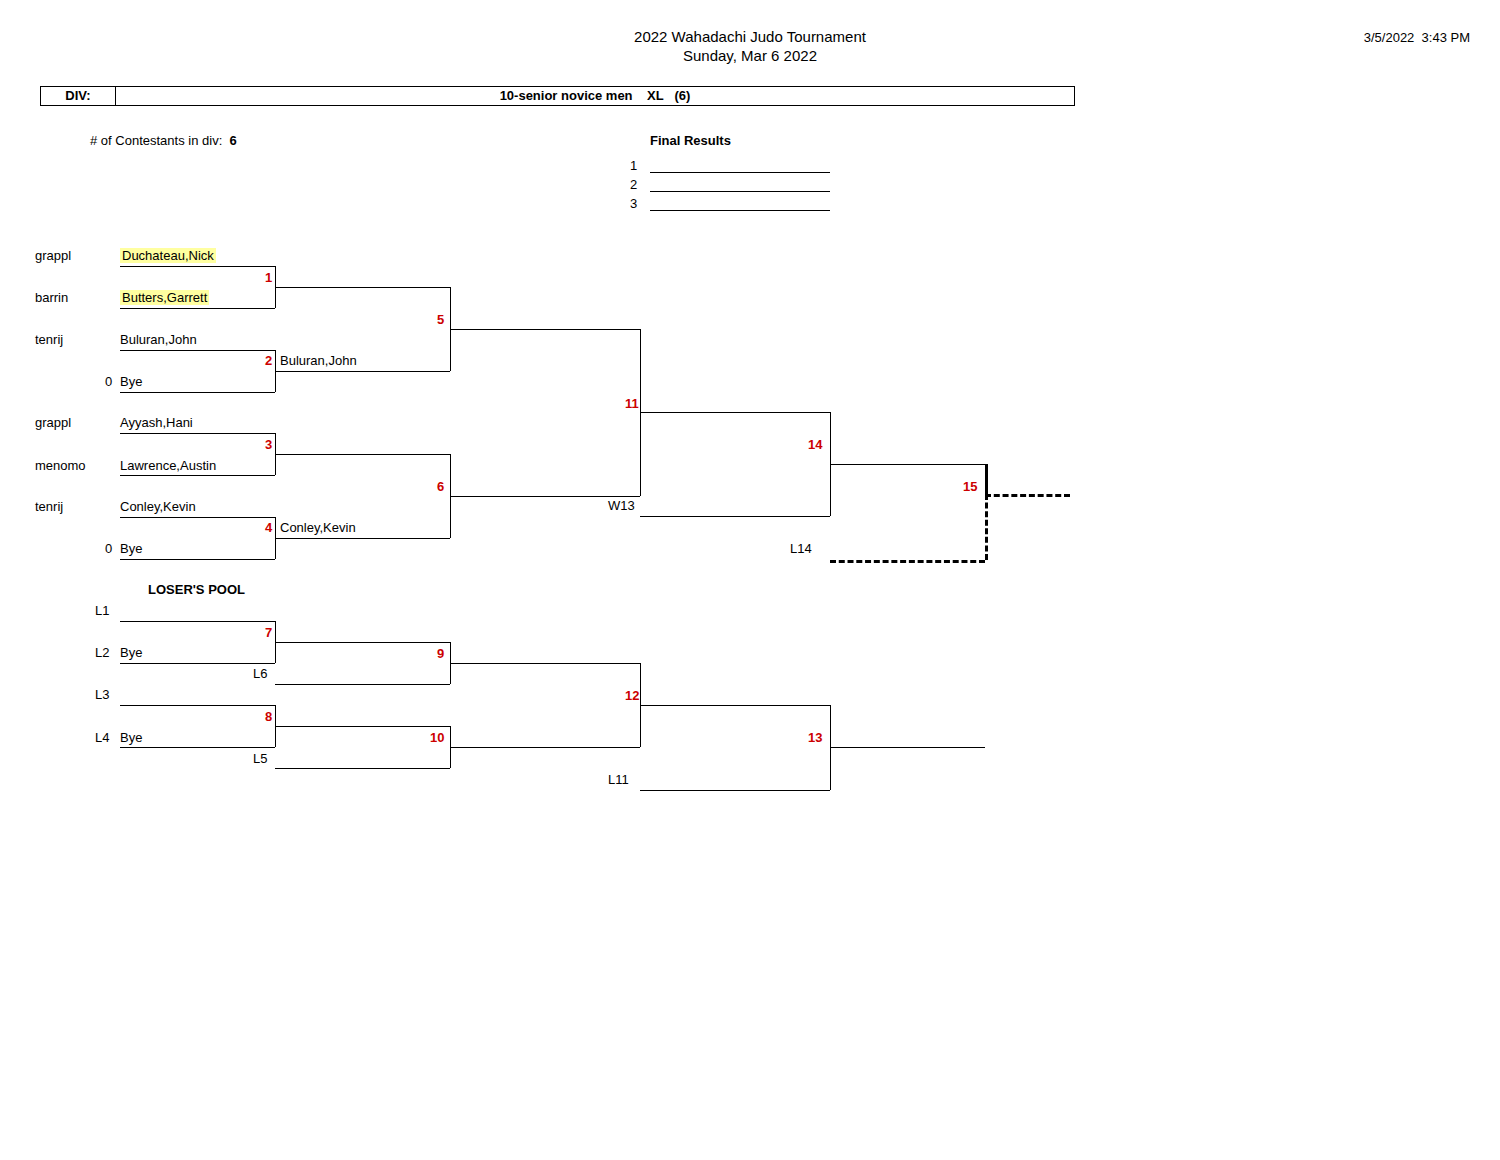2022 Wahadachi Judo Tournament Sunday, Mar 6 2022
3/5/2022 3:43 PM
DIV:
10-senior novice men XL (6)
# of Contestants in div: 6
Final Results
1
2
3
grappl
Duchateau,Nick
1
barrin
Butters,Garrett
tenrij
Buluran,John
2
Buluran,John
0
Bye
grappl
Ayyash,Hani
3
menomo
Lawrence,Austin
tenrij
Conley,Kevin
4
Conley,Kevin
0
Bye
5
6
11
W13
14
15
L14
LOSER'S POOL
L1
7
L2
Bye
L6
L3
8
L4
Bye
L5
9
10
12
L11
13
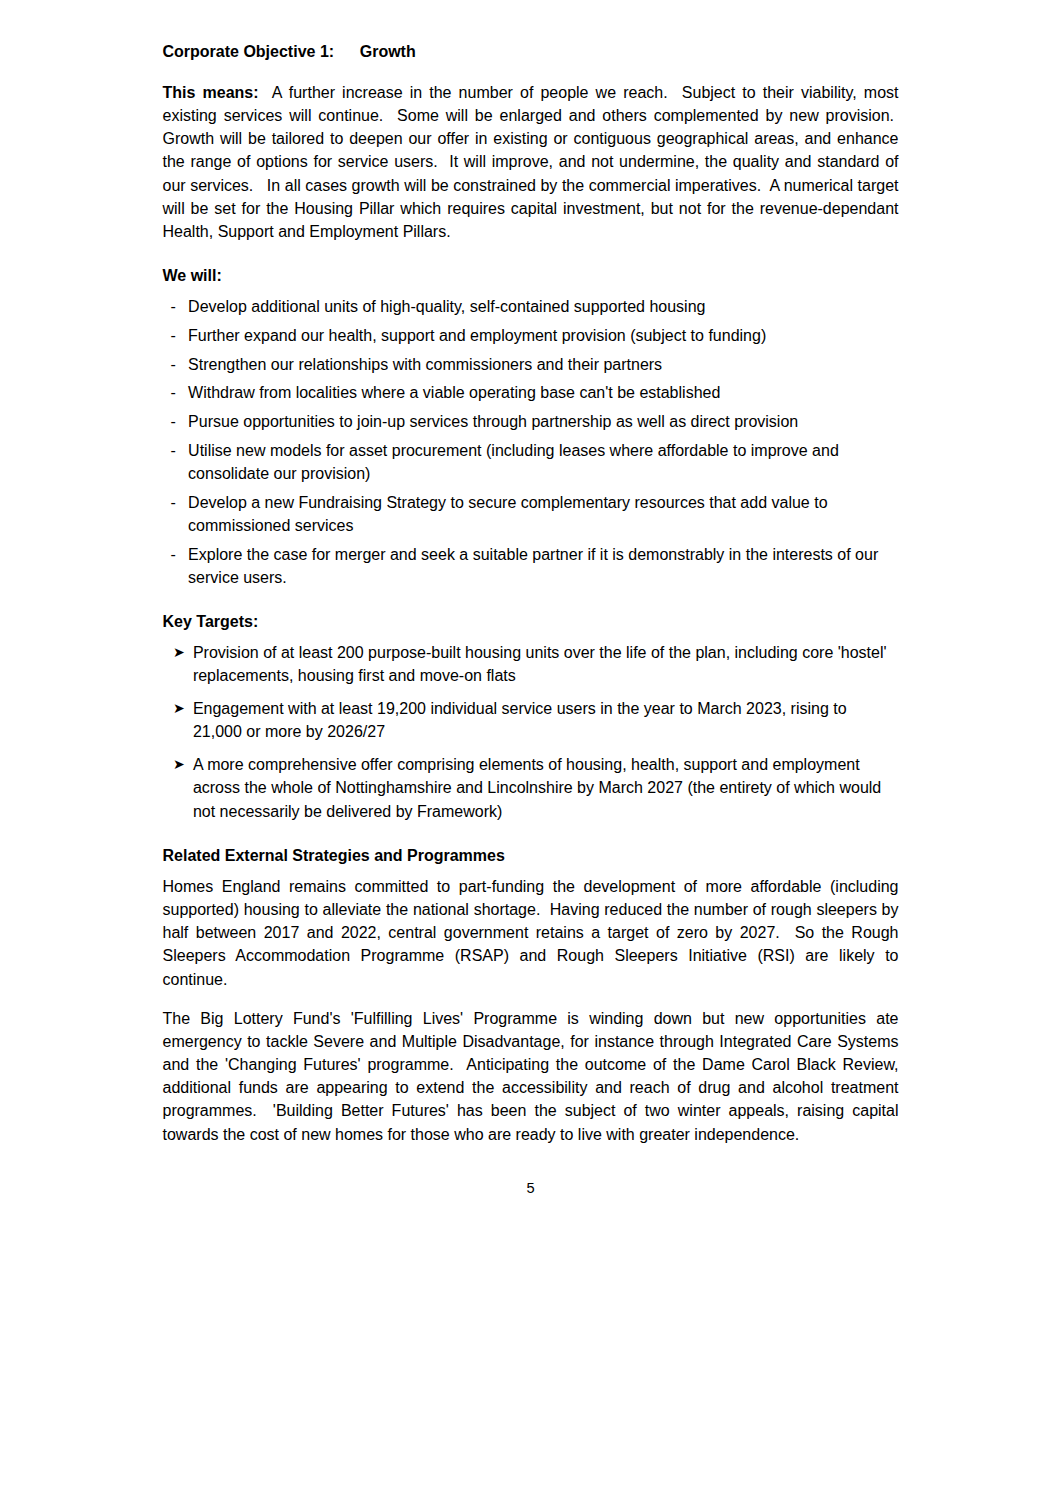Corporate Objective 1: Growth
This means: A further increase in the number of people we reach. Subject to their viability, most existing services will continue. Some will be enlarged and others complemented by new provision. Growth will be tailored to deepen our offer in existing or contiguous geographical areas, and enhance the range of options for service users. It will improve, and not undermine, the quality and standard of our services. In all cases growth will be constrained by the commercial imperatives. A numerical target will be set for the Housing Pillar which requires capital investment, but not for the revenue-dependant Health, Support and Employment Pillars.
We will:
Develop additional units of high-quality, self-contained supported housing
Further expand our health, support and employment provision (subject to funding)
Strengthen our relationships with commissioners and their partners
Withdraw from localities where a viable operating base can't be established
Pursue opportunities to join-up services through partnership as well as direct provision
Utilise new models for asset procurement (including leases where affordable to improve and consolidate our provision)
Develop a new Fundraising Strategy to secure complementary resources that add value to commissioned services
Explore the case for merger and seek a suitable partner if it is demonstrably in the interests of our service users.
Key Targets:
Provision of at least 200 purpose-built housing units over the life of the plan, including core 'hostel' replacements, housing first and move-on flats
Engagement with at least 19,200 individual service users in the year to March 2023, rising to 21,000 or more by 2026/27
A more comprehensive offer comprising elements of housing, health, support and employment across the whole of Nottinghamshire and Lincolnshire by March 2027 (the entirety of which would not necessarily be delivered by Framework)
Related External Strategies and Programmes
Homes England remains committed to part-funding the development of more affordable (including supported) housing to alleviate the national shortage. Having reduced the number of rough sleepers by half between 2017 and 2022, central government retains a target of zero by 2027. So the Rough Sleepers Accommodation Programme (RSAP) and Rough Sleepers Initiative (RSI) are likely to continue.
The Big Lottery Fund's 'Fulfilling Lives' Programme is winding down but new opportunities ate emergency to tackle Severe and Multiple Disadvantage, for instance through Integrated Care Systems and the 'Changing Futures' programme. Anticipating the outcome of the Dame Carol Black Review, additional funds are appearing to extend the accessibility and reach of drug and alcohol treatment programmes. 'Building Better Futures' has been the subject of two winter appeals, raising capital towards the cost of new homes for those who are ready to live with greater independence.
5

§ PROBLEM:
When the word "will" occurs in a line above, list that line.

§ TASK RESULT:
This means: A further increase in the number of people we reach. Subject to their viability, most existing services will continue. Some will be enlarged and others complemented by new provision. Growth will be tailored to deepen our offer in existing or contiguous geographical areas, and enhance the range of options for service users. It will improve, and not undermine, the quality and standard of our services. In all cases growth will be constrained by the commercial imperatives. A numerical target will be set for the Housing Pillar which requires capital investment, but not for the revenue-dependant Health, Support and Employment Pillars.
We will:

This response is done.